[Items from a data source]
· · ·
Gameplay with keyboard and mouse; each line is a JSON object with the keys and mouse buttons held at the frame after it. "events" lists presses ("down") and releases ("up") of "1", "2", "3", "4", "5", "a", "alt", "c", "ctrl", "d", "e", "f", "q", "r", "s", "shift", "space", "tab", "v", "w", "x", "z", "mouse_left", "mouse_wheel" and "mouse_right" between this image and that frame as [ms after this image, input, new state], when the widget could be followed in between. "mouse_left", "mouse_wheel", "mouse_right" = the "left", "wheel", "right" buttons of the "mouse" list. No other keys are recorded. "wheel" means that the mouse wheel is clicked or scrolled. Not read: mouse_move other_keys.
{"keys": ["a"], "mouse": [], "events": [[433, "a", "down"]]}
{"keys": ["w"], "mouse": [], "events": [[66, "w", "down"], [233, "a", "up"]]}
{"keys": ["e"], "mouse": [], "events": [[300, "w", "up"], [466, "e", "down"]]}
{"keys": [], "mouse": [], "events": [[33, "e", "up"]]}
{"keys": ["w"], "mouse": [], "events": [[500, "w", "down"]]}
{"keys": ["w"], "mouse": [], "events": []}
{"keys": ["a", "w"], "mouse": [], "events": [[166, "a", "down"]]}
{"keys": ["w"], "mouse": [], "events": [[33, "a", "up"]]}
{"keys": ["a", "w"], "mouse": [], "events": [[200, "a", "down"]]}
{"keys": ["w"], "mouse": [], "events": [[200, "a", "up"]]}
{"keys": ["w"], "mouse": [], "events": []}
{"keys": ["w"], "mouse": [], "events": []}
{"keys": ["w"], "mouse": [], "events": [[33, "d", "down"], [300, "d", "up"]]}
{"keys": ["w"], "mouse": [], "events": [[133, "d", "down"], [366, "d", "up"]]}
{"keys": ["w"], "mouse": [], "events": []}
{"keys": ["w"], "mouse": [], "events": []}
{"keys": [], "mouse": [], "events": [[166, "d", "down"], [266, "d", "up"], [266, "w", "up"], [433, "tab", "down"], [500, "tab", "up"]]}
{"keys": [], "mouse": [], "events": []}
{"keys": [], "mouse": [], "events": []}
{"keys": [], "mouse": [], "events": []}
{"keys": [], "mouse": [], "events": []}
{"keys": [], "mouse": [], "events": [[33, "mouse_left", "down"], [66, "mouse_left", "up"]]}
· · ·
### WHAT THE TASK REQUIRES
Write out the complete set of records exactly as given.

### SOLUTION TO THIS TASK
Gameplay with keyboard and mouse; each line is a JSON object with the keys and mouse buttons held at the frame after it. "events" lists presses ("down") and releases ("up") of "1", "2", "3", "4", "5", "a", "alt", "c", "ctrl", "d", "e", "f", "q", "r", "s", "shift", "space", "tab", "v", "w", "x", "z", "mouse_left", "mouse_wheel" and "mouse_right" between this image and that frame as [ms after this image, input, new state], when the widget could be followed in between. "mouse_left", "mouse_wheel", "mouse_right" = the "left", "wheel", "right" buttons of the "mouse" list. No other keys are recorded. "wheel" means that the mouse wheel is clicked or scrolled. Not read: mouse_move other_keys.
{"keys": ["a"], "mouse": [], "events": [[433, "a", "down"]]}
{"keys": ["w"], "mouse": [], "events": [[66, "w", "down"], [233, "a", "up"]]}
{"keys": ["e"], "mouse": [], "events": [[300, "w", "up"], [466, "e", "down"]]}
{"keys": [], "mouse": [], "events": [[33, "e", "up"]]}
{"keys": ["w"], "mouse": [], "events": [[500, "w", "down"]]}
{"keys": ["w"], "mouse": [], "events": []}
{"keys": ["a", "w"], "mouse": [], "events": [[166, "a", "down"]]}
{"keys": ["w"], "mouse": [], "events": [[33, "a", "up"]]}
{"keys": ["a", "w"], "mouse": [], "events": [[200, "a", "down"]]}
{"keys": ["w"], "mouse": [], "events": [[200, "a", "up"]]}
{"keys": ["w"], "mouse": [], "events": []}
{"keys": ["w"], "mouse": [], "events": []}
{"keys": ["w"], "mouse": [], "events": [[33, "d", "down"], [300, "d", "up"]]}
{"keys": ["w"], "mouse": [], "events": [[133, "d", "down"], [366, "d", "up"]]}
{"keys": ["w"], "mouse": [], "events": []}
{"keys": ["w"], "mouse": [], "events": []}
{"keys": [], "mouse": [], "events": [[166, "d", "down"], [266, "d", "up"], [266, "w", "up"], [433, "tab", "down"], [500, "tab", "up"]]}
{"keys": [], "mouse": [], "events": []}
{"keys": [], "mouse": [], "events": []}
{"keys": [], "mouse": [], "events": []}
{"keys": [], "mouse": [], "events": []}
{"keys": [], "mouse": [], "events": [[33, "mouse_left", "down"], [66, "mouse_left", "up"]]}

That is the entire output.